Fue como cuando era niña y se escondía bajo el hórreo en las tardes de tormenta aterrorizada ante el imponente rugir de los truenos, temblando de miedo, con la espalda apoyada en una de las cuatro pilastras abujardadas, rematadas todas ellas en una curiosa revuelta que impedía a los roedores alcanzar el grano almacenado. Sin embargo, no todo acabó con el arco iris tendido sobre las faldas de las montañas y el sonido de la tormenta alejándose. No, fue a peor.
Fue a peor cuando su padre quiso, exigió, se empecinó en conocer el nombre del desgraciado que había preñado a su hija. Fue mucho peor, porque ella, presa del miedo, temerosa por la reacción de su padre y la vida de Ezequiel, defendió a su amado, aún amado, tercamente, negándose a revelar la identidad del padre del bebé que se gestaba en sus entrañas.
Ante su mutismo su padre enfureció aun más, la abofeteó, gritó, chilló, la zarandeó y preguntó, palpitando las venas de su cuello, hinchadas, hasta quedarse sin voz cuál era el nombre del hijo de perra que había deshonrado a la familia.
Pero, Maruxiña nada dijo, se negó rotundamente a dar explicaciones y mucho menos a proporcionar a las ansias de venganza de su padre el nombre de un objetivo. Y, como incluso en los peores momentos las agujas de reloj avanzan impertérritas, la noche pasó, entre sueños desvelados, para rendirse al amanecer de un nuevo día.

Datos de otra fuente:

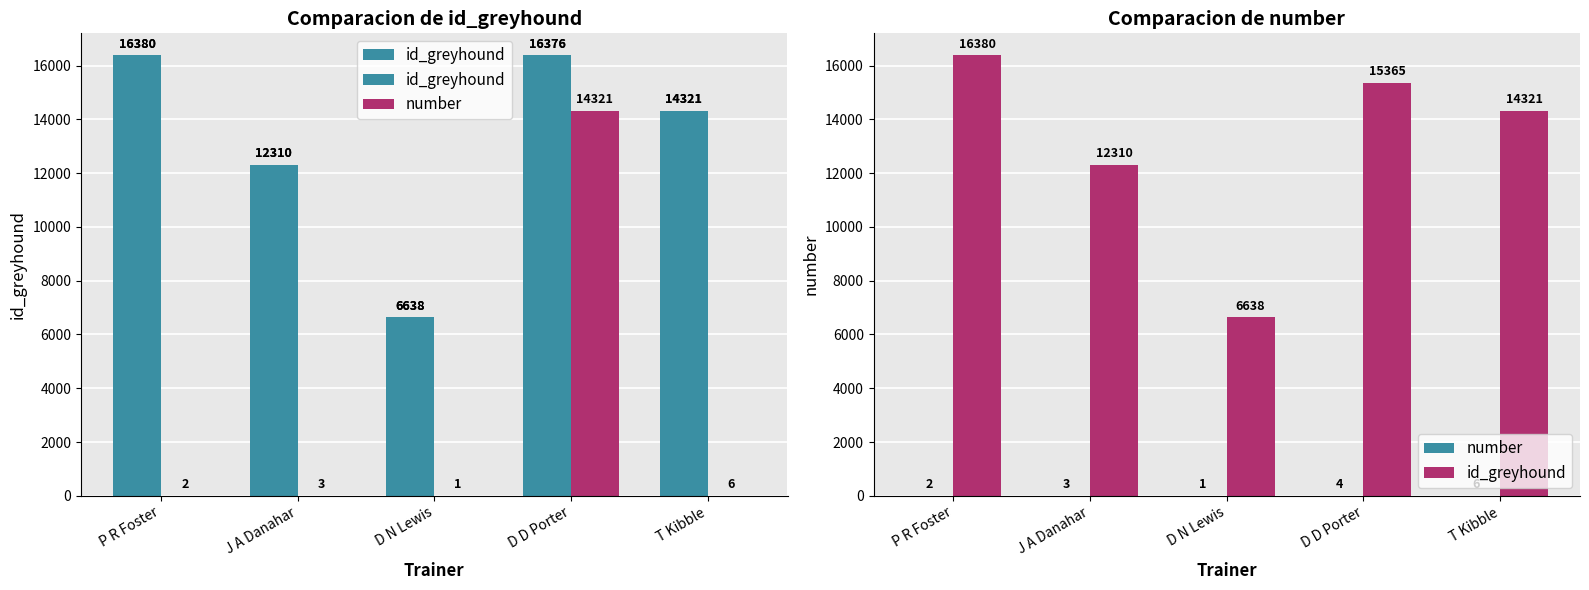

What is the approximate value of id_greyhound at P R Foster, to the nearest 50?

16400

Tal y como llegó aquella mañana llegaron otras y la muchacha continuó preservando la incógnita del nombre del padre de su hijo, de su amado, (que correría en su ayuda cualquiera de esos días, a más tardar con el nacimiento de su descendiente, se repetía ella una y otra vez). Y, su padre, cuando la curvatura del vientre de la muchacha se hizo evidente pretendió obligarla a marcharse a la capital, ingresar en un convento y tras haber abandonado al niño en el orfanato ordenarse para no volver jamás a pisar el pueblo, porque para él, ya no quedaba más opción que condenar a su propia hija a un destierro forzado que permitiese hacer olvidar a las gentes del lugar a medida que pasasen los años.
Pero, Maruxiña da Comba, no estaba dispuesta a abandonar a su retoño, bajo ningún concepto. Así que, huyó.
Huyó y buscó refugio en la única persona a la que podía contar todo lo ocurrido y que quizá se prestase a ayudarla.
Así en una noche del verano imberbe de aquel año, uno de los últimos años del siglo, con una lluvia de gruesas gotas que engalanaba los campos y reverdecía las cosechas se encontró con la sonrisa retorcida de la bruja a la puerta de su chabola contrahecha en los bosques del norte.
Y, ahora, llegado el otoño, con las primeras contracciones haciendo vibrar su útero le debía meses de comida y cuidados, meses de enseñanzas y la estrambótica ayuda para un parto que se alargaba demasiado.
Se había condenado.
La deuda generaba intereses y su descendencia sin apellidos llamaba a las puertas del mundo de la Galicia profunda del ocaso del siglo XIX.